## PROBLEM REQUIREMENTS:
An exact repetition of the listing is required.

---- SUPPLIED MATERIAL

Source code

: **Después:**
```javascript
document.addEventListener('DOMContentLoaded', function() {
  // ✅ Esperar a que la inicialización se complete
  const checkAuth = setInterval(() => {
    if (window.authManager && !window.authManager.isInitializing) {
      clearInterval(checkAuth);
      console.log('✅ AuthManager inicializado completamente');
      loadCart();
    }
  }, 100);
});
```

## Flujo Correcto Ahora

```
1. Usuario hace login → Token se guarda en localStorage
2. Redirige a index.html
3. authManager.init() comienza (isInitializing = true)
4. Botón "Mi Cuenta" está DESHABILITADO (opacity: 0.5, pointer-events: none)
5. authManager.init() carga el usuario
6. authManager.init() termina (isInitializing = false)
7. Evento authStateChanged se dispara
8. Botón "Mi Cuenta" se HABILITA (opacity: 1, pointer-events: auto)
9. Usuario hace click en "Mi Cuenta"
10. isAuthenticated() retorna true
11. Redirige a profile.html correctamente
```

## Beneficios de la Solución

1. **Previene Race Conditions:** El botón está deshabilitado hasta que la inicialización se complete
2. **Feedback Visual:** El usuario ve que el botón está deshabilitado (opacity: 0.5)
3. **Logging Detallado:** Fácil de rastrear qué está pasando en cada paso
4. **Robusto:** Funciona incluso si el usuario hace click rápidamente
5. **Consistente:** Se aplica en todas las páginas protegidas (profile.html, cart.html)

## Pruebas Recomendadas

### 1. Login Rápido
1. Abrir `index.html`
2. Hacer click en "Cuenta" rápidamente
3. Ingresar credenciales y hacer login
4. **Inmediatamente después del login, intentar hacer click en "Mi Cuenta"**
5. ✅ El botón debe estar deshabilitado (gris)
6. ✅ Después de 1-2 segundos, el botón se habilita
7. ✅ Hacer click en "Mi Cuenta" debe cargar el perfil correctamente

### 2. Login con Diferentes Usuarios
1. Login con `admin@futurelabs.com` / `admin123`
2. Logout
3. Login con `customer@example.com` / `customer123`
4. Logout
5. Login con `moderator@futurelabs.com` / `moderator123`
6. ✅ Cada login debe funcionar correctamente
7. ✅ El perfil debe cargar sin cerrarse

--------

## TASK RESULT:
Source code

: **Después:**
```javascript
document.addEventListener('DOMContentLoaded', function() {
  // ✅ Esperar a que la inicialización se complete
  const checkAuth = setInterval(() => {
    if (window.authManager && !window.authManager.isInitializing) {
      clearInterval(checkAuth);
      console.log('✅ AuthManager inicializado completamente');
      loadCart();
    }
  }, 100);
});
```

## Flujo Correcto Ahora

```
1. Usuario hace login → Token se guarda en localStorage
2. Redirige a index.html
3. authManager.init() comienza (isInitializing = true)
4. Botón "Mi Cuenta" está DESHABILITADO (opacity: 0.5, pointer-events: none)
5. authManager.init() carga el usuario
6. authManager.init() termina (isInitializing = false)
7. Evento authStateChanged se dispara
8. Botón "Mi Cuenta" se HABILITA (opacity: 1, pointer-events: auto)
9. Usuario hace click en "Mi Cuenta"
10. isAuthenticated() retorna true
11. Redirige a profile.html correctamente
```

## Beneficios de la Solución

1. **Previene Race Conditions:** El botón está deshabilitado hasta que la inicialización se complete
2. **Feedback Visual:** El usuario ve que el botón está deshabilitado (opacity: 0.5)
3. **Logging Detallado:** Fácil de rastrear qué está pasando en cada paso
4. **Robusto:** Funciona incluso si el usuario hace click rápidamente
5. **Consistente:** Se aplica en todas las páginas protegidas (profile.html, cart.html)

## Pruebas Recomendadas

### 1. Login Rápido
1. Abrir `index.html`
2. Hacer click en "Cuenta" rápidamente
3. Ingresar credenciales y hacer login
4. **Inmediatamente después del login, intentar hacer click en "Mi Cuenta"**
5. ✅ El botón debe estar deshabilitado (gris)
6. ✅ Después de 1-2 segundos, el botón se habilita
7. ✅ Hacer click en "Mi Cuenta" debe cargar el perfil correctamente

### 2. Login con Diferentes Usuarios
1. Login con `admin@futurelabs.com` / `admin123`
2. Logout
3. Login con `customer@example.com` / `customer123`
4. Logout
5. Login con `moderator@futurelabs.com` / `moderator123`
6. ✅ Cada login debe funcionar correctamente
7. ✅ El perfil debe cargar sin cerrarse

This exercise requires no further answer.